Start of Material for this task
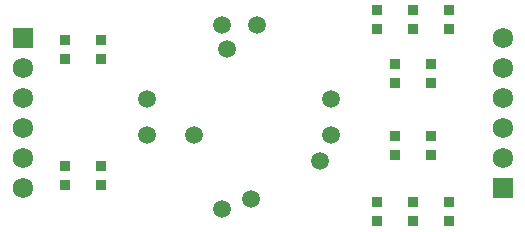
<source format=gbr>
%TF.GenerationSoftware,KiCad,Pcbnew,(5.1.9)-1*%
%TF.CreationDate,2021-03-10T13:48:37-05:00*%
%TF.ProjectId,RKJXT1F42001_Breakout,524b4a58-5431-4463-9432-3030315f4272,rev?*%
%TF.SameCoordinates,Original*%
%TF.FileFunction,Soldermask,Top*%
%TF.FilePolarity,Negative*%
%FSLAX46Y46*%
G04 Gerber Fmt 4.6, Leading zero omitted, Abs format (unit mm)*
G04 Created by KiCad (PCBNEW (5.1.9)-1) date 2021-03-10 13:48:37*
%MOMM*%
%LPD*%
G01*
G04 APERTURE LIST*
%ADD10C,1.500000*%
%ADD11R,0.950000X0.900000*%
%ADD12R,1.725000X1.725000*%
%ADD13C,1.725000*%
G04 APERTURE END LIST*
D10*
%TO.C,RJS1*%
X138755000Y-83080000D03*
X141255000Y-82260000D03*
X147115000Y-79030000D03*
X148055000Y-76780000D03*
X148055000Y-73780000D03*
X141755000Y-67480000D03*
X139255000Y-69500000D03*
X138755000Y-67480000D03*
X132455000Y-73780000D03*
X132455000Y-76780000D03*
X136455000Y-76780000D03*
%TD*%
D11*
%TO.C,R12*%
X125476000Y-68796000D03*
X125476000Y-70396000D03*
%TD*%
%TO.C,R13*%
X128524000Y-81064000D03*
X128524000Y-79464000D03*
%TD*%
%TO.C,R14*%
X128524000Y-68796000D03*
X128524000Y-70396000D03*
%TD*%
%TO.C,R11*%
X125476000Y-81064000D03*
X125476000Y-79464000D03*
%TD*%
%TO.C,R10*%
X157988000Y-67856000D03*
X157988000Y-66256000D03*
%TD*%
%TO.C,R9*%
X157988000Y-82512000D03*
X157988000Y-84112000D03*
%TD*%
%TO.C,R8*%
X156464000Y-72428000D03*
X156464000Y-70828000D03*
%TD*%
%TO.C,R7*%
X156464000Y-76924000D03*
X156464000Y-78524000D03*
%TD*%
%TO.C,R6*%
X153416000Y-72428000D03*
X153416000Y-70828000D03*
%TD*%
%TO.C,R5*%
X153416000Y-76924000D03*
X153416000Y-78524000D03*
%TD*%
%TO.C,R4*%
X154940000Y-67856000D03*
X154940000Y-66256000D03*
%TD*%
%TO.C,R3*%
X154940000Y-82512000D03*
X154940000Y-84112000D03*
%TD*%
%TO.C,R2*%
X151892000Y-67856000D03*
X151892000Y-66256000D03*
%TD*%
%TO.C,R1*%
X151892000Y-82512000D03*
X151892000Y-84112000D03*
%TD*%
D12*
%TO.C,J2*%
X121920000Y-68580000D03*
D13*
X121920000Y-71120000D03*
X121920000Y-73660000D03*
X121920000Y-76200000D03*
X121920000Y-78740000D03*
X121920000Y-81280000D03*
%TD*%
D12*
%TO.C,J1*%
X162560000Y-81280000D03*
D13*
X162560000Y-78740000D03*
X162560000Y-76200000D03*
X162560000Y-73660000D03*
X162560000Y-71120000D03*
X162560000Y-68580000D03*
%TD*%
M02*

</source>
End of Material for this task
> Problem statement:
Scan the data above for the word "APERTURE", then copy every line that holds it.

> Output below:
G04 APERTURE LIST*
G04 APERTURE END LIST*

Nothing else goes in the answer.